One Gender Gap Goes Up in Smoke

Women achieve a dubious parity when it comes to lighting up

THURSDAY, Aug. 29, 2002 (HealthDayNews) -- Cigarette smoking among women remains near an all-time high, in part because of a tobacco industry advertising campaign that has successfully targeted younger women, says a new Surgeon General's Report.

The Smoking and Women report starts with a striking statistic: "This year alone, lung cancer will kill nearly 68,000 women. That's one of every four cancer deaths among women, and about 27,000 more deaths than from breast cancer (41,000)."

The overall smoking toll from conditions such as heart disease was 165,000 premature deaths of women in 1999, the report says, adding that "women also face unique health effects from smoking, such as problems related to pregnancy."

Smoking is one area in which women have almost reached equality with men, says Terry Pechacek, associate director for science in the Centers for Disease Control and Prevention Office of Smoking and Health.

"Women in former generations smoked at a rate lower than men," Pechacek says. "Men smoked much more than women in the decades of the 40s and 50s. Women came to the addiction a little later than men, because social restrictions kept women from smoking. Now women smoke almost as much as men."

In 1998, 22 percent of women smoked cigarettes, says the report. The lowest rate of smoking is among women with the most education; 32.9 percent of women with nine to 11 years of education smoke, compared to only 11.2 percent of women with 16 or more years of education. Among ethnic groups, the prevalence of smoking is higher among white women (23.5 percent) than among blacks (21.9 percent) or Hispanics (13.8 percent).
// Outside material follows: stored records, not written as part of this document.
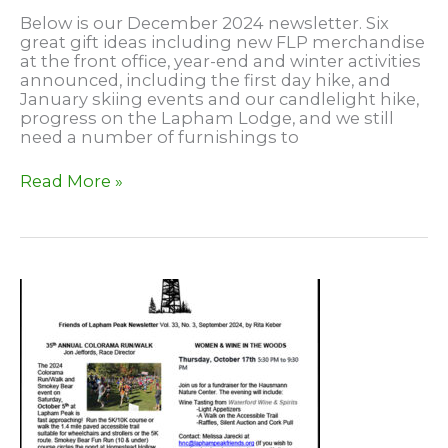
Below is our December 2024 newsletter. Six
great gift ideas including new FLP merchandise
at the front office, year-end and winter activities
announced, including the first day hike, and
January skiing events and our candlelight hike,
progress on the Lapham Lodge, and we still
need a number of furnishings to
December
Read More »
2024
Newsletter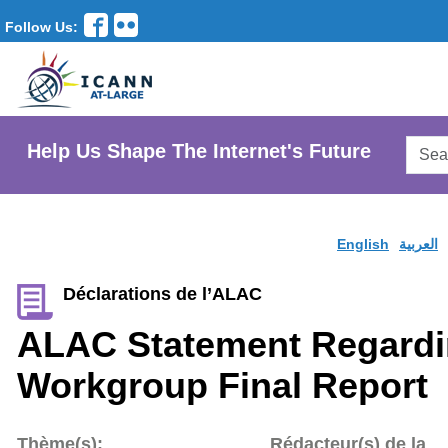
Follow Us:
Searc
Help Us Shape The Internet's Future
AtLar
Websi
English
العربية
Déclarations de l’ALAC
ALAC Statement Regardi
Workgroup Final Report
Thème(s):
Rédacteur(s) de la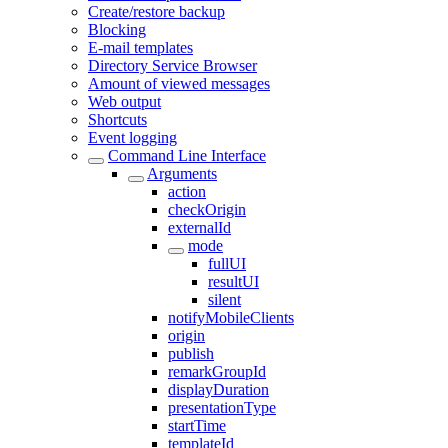
Create/restore backup
Blocking
E-mail templates
Directory Service Browser
Amount of viewed messages
Web output
Shortcuts
Event logging
Command Line Interface
Arguments
action
checkOrigin
externalId
mode
fullUI
resultUI
silent
notifyMobileClients
origin
publish
remarkGroupId
displayDuration
presentationType
startTime
templateId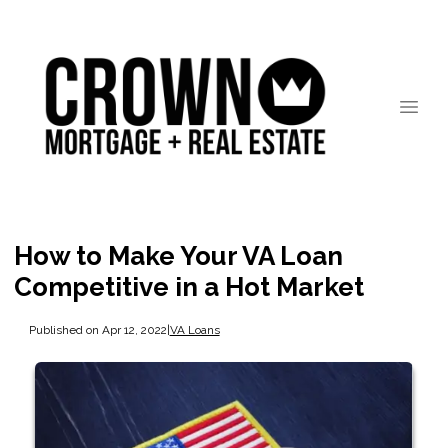
How to Make Your VA Loan
Competitive in a Hot Market
Published on Apr 12, 2022
|
VA Loans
Social factors have a major effect.

"Girls who initiate smoking are more likely than those who do not to have parents or friends who smoke," the report says. "They also tend to have weaker attachments to parents and families, and attachments to peers and friends."

They also have a positive image of smoking -- which advertising has a lot to do with, Pechacek says.

"The industry is spending a record amount of money promoting the behavior," he says. "In 1999, it spent $9.3 billion promoting the product."

There is some good news, although not enough of it, he says.

"Males and females alike are starting to show a slow decline in smoking," Pechacek says. "The most recent data on high school students show a steady decline since 1997, among both males and females. But it is a much more gradual decline than we would like to see."

There is a slim chance of achieving the government's goal of reducing smoking by half, to 12 percent of the population, Pechacek says. One favorable trend is monetary. "Price is one preventive," he says, and the price of cigarettes has been going up in many places. New York City, where a pack now can cost $7 because of a new tax increase, is one major example, but more than 20 states raised cigarette taxes last year, Pechacek says.

"Also, the federal government is in a partnership to give wider access to effective smoking technology," he says. The CDC is working with the American Cancer Society and the American Legacy Foundation, which was established with money from the tobacco industry's $280 billion settlement in 1998, to put more people into smoking cessation programs.

While women are quitting at rates similar to or even higher than men, "it will take a lot of coordinated effort to reach our goal," Pechacek says.